Chapter 4.8: Huffman Codes and Data Compression
Data compression has a fundamental problem in the issue of reducing the average number of bits per letter. When large files need to be shipped across communication networks, or stored on hard disks, it;'s important to represent them as compactly as possible.
Prefix Codes
A prefix code for a set S of letters is a function lambda that maps each letter x that is an element of S to some sequence of zeroes and ones, in such a way that for distinct x, y is an element of S, the sequence lambda(x) is not a prefix of the sequence lambda(y).
In order to find optimal prefix codes, we need some sort of measure - the average number of bits required per letter. We denote this quantity by ABL(l). A prefix code that minimizes the ABL(l) is optimal.
Designing the Algorithm
A greedy method will be used to construct an optimal prefix code very efficiently.
We will use a binary tree to describe a prefix code as follows: each time the path goes from a node to its left child, we write down a 0, and each time the path goes from a node to its right child, we write down a 1. We take the resulting string of bits as the encoding of x.

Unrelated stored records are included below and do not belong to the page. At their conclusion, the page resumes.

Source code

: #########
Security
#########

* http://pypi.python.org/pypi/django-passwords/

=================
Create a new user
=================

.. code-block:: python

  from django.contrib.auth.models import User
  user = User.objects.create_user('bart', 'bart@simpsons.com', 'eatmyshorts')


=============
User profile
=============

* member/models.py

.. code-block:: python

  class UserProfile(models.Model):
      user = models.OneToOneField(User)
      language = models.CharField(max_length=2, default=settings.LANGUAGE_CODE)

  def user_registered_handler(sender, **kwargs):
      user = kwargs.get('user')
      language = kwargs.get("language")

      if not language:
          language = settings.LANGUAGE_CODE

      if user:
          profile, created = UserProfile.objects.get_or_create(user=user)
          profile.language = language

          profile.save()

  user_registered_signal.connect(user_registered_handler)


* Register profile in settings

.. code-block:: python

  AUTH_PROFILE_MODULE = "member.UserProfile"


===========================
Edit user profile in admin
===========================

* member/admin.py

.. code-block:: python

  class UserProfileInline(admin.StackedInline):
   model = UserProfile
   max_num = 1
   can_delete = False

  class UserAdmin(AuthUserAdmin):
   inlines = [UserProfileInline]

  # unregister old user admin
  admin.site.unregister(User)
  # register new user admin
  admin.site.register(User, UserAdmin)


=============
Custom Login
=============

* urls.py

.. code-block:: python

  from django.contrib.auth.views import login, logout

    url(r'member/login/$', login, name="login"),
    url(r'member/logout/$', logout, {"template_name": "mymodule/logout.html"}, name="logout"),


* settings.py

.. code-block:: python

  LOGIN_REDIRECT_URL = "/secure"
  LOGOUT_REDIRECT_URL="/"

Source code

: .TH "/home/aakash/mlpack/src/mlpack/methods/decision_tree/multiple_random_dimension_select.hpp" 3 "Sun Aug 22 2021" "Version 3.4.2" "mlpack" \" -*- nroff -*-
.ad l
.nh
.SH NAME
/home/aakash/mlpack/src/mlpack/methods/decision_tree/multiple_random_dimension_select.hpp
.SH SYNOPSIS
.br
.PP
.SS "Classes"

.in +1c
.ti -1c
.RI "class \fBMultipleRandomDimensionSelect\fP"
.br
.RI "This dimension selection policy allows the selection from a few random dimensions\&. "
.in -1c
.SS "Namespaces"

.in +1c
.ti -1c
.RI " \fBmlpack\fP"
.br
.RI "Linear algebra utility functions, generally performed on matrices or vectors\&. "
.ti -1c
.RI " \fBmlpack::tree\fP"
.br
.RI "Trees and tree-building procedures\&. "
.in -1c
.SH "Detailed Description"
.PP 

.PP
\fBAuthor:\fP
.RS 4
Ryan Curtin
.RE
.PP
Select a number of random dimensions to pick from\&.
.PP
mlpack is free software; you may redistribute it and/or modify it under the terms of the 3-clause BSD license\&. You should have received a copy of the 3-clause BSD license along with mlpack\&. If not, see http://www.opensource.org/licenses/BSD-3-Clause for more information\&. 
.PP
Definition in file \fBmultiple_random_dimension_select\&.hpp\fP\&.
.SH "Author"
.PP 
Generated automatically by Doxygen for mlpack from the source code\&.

Huffman's Algorithm is as follows
If S has two letters then Encode one letter using 0 and the other letter using 1 Else Let y* and z* be the two lowest-frequency letters Form a new alphabet Sprime by deleting y* and z* and replacing them with a new letter w of frequency f(y*) + f(z*) Recursively construct a prefix code yprime for Sprime, with tree Tprime. Define a prefix code for S as follows: Start with Tprime Take the leaf labeled w and add two children below it labeled y* and z*.
This algorithm follows a bottom-up approach: it focuses on the leaves representing the two lowest-frequency letters, and then continues by recursion. For any given alphabet it achieves the minimum average number of bits per letter of any prefix code. And it runs in O(klogk) using priority queues to insert and extract in O(logk), k times.
There are quite a few proofs and maths in this section. Study this. 9/10.